Making one’s desk neater also helps since stress develops through an individual’s perception of being out of control and overwhelmed (Elkin, 2009). When one’s work-area resembles a battlefield, tension begins to grow, as one takes longer to find needed reports, resulting in stress. Via organization of piles into files, it is possible for one to gain a sense of order to the chaos. The desk can also cause high levels of stress since we are not wired to stay in a position for too long since this causes contraction of muscle groups, leading to reduced blood flow and oxygen deprivation in muscles. Oxygen deprived muscles result in fatigue, muscle aches, and strain, all precursors of stress.
It is also vital to keep one’s body and spirit nourished (Elkin, 2009). The types of food that an individual takes into their body can have effects on their stress levels, with eating unhealthy foods, or even the wrong amounts of the right food, making it increasingly difficult to deal with life. Poor eating prevents the body from working efficiently, meaning that an individual is not in a good position to handle demands and pressure at home or at the workplace. Finally, going out at lunchtime is also of help if one goes for a small walk or to the gym for aerobics. Many gyms and clubs have their locations near work buildings and residential homes, with a number of facilities even giving a corporate discount on joining. Many organizations and companies also have workout facilities on the premises where employees can work out a sweat, go into the shower and then take a nourishing bite before going back to work.

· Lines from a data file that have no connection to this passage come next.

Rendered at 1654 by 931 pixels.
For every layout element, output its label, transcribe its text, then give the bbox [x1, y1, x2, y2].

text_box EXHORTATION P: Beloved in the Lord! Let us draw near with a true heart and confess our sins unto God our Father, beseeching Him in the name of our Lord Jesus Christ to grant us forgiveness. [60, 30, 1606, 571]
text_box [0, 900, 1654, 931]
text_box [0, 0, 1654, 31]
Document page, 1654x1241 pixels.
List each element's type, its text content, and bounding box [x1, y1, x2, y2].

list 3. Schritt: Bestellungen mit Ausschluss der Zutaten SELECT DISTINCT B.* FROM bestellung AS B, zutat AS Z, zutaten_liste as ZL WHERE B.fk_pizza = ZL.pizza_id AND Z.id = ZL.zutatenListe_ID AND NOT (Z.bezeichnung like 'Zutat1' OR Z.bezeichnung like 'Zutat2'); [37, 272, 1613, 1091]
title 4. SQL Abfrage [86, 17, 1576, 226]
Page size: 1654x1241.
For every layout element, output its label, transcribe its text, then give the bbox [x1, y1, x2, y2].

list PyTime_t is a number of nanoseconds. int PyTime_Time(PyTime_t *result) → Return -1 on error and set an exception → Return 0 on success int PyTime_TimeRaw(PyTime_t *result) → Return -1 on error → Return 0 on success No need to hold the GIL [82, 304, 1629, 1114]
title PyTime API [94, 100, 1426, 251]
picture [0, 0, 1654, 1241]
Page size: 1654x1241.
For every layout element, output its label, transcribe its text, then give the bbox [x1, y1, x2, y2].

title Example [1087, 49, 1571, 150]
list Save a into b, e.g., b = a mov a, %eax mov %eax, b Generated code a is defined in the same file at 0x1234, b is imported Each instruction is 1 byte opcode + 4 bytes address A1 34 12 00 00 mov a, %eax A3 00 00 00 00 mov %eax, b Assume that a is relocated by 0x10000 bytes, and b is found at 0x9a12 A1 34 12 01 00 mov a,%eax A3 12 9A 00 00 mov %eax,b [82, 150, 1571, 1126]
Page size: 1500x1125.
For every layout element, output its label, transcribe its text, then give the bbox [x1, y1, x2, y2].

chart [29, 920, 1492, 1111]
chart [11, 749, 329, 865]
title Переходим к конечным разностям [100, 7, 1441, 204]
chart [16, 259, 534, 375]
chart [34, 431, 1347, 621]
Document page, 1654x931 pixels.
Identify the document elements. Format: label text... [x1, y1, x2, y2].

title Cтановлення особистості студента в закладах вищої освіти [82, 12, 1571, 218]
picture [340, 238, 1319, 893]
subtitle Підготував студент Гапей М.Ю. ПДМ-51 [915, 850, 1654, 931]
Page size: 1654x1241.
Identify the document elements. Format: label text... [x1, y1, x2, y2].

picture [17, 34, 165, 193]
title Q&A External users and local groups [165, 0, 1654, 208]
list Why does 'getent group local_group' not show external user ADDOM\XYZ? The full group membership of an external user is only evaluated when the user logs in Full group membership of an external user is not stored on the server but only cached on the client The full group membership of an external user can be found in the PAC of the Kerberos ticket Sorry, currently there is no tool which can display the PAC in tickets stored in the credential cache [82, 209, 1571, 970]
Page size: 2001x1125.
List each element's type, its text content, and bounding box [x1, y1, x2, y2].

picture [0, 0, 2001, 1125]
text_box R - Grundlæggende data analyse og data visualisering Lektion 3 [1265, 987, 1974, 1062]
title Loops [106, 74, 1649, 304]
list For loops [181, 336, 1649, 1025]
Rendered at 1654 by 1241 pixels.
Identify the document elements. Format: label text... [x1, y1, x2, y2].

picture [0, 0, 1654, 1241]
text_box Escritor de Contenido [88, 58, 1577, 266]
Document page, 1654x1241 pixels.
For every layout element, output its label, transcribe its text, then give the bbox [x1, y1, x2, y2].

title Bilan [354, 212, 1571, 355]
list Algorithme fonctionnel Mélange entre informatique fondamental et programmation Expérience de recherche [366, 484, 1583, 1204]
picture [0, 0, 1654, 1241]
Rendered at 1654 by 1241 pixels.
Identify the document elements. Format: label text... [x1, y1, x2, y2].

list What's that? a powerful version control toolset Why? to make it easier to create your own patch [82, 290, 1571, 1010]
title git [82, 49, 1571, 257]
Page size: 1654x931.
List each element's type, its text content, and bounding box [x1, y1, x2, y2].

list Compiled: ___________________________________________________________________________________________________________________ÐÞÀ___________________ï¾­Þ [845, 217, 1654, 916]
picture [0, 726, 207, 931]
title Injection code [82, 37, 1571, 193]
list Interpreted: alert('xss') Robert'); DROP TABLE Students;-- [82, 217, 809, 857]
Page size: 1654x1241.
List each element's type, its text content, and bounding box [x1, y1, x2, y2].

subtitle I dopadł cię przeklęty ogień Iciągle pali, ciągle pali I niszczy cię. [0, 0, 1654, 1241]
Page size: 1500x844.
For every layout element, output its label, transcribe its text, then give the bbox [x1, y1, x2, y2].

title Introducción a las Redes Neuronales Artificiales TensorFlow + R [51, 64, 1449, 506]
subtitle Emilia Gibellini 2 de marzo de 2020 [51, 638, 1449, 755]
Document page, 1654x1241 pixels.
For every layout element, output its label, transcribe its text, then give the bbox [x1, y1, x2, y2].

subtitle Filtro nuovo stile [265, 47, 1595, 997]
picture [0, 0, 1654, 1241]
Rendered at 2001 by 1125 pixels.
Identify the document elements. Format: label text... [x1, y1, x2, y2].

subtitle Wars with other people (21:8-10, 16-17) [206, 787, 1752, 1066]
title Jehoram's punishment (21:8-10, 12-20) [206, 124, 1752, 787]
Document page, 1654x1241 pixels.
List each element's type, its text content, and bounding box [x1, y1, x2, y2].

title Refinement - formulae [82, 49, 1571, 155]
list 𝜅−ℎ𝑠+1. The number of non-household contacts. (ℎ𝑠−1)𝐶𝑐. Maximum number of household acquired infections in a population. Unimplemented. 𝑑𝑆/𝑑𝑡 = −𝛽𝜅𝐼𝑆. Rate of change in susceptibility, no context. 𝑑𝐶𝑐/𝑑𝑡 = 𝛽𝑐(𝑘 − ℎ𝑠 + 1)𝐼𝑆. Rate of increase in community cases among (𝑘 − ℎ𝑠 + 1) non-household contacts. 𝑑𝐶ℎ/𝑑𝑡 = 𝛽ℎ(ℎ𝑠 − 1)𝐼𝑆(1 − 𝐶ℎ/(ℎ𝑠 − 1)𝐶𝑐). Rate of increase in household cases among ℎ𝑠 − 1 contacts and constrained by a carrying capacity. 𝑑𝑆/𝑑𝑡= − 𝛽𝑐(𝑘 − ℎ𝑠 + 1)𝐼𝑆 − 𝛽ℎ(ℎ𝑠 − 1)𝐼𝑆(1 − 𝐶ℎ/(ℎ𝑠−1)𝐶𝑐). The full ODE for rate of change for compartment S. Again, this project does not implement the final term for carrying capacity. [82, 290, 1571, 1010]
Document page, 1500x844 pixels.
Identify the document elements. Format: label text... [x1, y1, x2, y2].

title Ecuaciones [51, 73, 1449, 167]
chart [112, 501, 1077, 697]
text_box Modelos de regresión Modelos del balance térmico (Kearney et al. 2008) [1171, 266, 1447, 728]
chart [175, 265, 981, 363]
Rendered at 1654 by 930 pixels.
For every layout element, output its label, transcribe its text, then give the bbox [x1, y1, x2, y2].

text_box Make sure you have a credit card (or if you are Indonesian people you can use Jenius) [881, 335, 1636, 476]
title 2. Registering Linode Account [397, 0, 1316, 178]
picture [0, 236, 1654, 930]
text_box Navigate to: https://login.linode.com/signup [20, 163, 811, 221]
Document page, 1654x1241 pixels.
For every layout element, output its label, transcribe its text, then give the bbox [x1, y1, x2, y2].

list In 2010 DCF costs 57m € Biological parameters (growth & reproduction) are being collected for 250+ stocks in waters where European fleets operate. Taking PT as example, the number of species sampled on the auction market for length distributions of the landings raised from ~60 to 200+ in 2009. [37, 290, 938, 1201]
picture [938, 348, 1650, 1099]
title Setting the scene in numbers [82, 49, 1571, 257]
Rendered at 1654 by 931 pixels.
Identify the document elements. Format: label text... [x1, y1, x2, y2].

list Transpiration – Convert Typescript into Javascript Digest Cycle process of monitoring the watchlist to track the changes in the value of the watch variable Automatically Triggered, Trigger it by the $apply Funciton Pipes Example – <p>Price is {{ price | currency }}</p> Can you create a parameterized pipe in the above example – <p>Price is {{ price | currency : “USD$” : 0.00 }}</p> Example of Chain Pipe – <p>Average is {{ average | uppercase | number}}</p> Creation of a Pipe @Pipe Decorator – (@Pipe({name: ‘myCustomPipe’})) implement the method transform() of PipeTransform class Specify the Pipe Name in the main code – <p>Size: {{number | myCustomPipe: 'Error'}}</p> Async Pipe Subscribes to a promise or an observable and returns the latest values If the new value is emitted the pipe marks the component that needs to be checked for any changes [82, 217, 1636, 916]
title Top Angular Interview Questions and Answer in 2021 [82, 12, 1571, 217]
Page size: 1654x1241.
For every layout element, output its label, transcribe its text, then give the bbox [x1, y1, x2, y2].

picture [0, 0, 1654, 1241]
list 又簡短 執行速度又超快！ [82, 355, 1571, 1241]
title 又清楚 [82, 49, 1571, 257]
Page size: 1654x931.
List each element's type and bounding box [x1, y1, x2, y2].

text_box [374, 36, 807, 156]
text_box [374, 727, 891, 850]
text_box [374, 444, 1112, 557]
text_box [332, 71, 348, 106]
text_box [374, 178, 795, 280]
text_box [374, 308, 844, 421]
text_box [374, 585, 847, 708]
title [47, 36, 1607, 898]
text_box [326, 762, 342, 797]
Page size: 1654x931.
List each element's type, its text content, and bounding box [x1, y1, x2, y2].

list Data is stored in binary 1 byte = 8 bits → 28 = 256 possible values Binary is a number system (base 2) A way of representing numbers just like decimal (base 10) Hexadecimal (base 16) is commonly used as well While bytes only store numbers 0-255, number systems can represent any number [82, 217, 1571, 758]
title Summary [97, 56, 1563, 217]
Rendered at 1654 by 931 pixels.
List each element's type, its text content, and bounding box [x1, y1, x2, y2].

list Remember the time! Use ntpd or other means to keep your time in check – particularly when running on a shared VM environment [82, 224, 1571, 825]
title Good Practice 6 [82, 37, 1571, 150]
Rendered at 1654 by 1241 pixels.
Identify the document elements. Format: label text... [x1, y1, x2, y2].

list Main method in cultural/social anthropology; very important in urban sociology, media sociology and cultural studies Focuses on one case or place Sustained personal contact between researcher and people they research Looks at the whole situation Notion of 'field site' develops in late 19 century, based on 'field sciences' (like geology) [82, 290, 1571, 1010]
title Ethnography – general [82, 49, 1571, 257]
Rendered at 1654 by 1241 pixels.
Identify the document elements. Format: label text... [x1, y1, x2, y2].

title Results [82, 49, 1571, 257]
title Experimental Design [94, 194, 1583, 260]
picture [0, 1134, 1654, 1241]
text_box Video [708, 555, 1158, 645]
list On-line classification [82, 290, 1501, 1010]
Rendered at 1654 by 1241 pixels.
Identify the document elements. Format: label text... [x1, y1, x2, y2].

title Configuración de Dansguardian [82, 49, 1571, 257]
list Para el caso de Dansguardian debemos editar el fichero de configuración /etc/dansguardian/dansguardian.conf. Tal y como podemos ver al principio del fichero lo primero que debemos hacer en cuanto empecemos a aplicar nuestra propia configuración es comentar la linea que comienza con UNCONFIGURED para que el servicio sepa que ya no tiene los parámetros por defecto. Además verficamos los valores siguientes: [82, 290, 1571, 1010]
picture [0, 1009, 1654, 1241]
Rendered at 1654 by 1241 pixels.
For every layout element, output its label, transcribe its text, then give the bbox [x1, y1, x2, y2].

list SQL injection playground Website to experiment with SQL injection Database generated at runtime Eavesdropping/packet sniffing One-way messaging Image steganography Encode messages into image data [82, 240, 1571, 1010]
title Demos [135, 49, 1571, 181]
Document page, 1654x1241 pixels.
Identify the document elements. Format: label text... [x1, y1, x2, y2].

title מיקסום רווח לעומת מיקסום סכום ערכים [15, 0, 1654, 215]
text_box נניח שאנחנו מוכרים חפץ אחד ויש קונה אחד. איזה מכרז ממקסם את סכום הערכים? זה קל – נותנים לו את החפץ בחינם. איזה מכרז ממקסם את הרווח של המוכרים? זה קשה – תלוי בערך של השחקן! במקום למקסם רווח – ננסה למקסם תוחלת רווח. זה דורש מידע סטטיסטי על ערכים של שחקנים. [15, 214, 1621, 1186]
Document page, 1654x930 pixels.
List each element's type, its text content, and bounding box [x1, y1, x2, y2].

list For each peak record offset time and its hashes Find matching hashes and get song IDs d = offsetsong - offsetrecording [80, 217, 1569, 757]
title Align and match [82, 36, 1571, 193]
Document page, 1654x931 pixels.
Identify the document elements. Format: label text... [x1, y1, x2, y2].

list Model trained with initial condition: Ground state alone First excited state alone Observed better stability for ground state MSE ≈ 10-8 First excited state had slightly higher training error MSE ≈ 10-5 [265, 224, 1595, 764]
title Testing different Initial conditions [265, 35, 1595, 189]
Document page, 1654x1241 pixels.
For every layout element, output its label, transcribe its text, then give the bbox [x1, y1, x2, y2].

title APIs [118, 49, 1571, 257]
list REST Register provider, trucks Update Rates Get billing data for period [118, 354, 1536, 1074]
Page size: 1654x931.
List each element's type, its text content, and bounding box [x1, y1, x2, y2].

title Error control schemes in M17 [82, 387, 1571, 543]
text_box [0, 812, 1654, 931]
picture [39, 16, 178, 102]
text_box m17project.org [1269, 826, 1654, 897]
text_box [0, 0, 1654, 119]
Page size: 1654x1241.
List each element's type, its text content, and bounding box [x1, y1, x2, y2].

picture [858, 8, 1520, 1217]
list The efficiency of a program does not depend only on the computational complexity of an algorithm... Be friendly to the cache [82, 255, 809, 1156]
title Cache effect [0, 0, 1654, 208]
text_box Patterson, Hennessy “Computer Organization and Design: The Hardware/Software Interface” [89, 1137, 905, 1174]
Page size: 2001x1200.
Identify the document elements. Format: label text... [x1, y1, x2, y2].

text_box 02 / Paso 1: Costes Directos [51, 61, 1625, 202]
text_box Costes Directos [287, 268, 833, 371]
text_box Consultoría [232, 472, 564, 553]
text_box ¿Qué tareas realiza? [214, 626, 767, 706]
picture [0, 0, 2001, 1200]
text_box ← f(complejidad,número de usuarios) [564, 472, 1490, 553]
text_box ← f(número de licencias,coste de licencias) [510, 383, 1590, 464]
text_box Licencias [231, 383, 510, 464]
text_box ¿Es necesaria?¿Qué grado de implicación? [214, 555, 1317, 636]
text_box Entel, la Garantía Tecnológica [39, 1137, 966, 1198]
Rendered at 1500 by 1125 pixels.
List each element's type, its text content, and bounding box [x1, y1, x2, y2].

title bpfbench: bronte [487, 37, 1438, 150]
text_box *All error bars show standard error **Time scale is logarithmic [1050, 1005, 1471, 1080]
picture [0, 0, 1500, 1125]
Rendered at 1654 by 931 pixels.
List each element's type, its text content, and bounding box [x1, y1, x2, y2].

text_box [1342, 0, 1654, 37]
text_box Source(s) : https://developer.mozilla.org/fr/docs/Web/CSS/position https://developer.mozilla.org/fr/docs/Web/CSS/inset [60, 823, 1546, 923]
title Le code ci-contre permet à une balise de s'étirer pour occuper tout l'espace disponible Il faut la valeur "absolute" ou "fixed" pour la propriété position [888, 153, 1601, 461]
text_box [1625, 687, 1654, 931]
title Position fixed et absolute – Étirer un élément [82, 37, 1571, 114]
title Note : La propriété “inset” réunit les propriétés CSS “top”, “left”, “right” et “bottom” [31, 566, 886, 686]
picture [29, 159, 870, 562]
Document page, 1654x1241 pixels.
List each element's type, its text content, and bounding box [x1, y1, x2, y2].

To maintain a stress-resilient lifestyle, an individual, needs to rewrite their negative script. Another way to do this is by choosing to be stress-hardy rather than stress out (Elkin, 2009). Stress hardy people involve themselves in activities aimed at bringing meaning or purpose to their life as spouses, parents or friends. One should also try to see life via the eyes of other people, which helps them to empathize with others and not to become stressed when other people do things that they do not understand. Effective communication is another key to a stress-resilient lifestyle, which helps us to become better at listening and being empathetic to others. When we communicate, incidents of stress decrease since some stress situations arise from lack of understanding. Accepting other people, as well as oneself, allows one to recognize strengths and weaknesses, and thus, place a limit on expectations.
Another means of maintaining a stress-resilient lifestyle is to make connections with others and display compassion, learning how to deal with mistakes, learning how to handle success and create islands of competence, and the continuous development of self-control and self-discipline.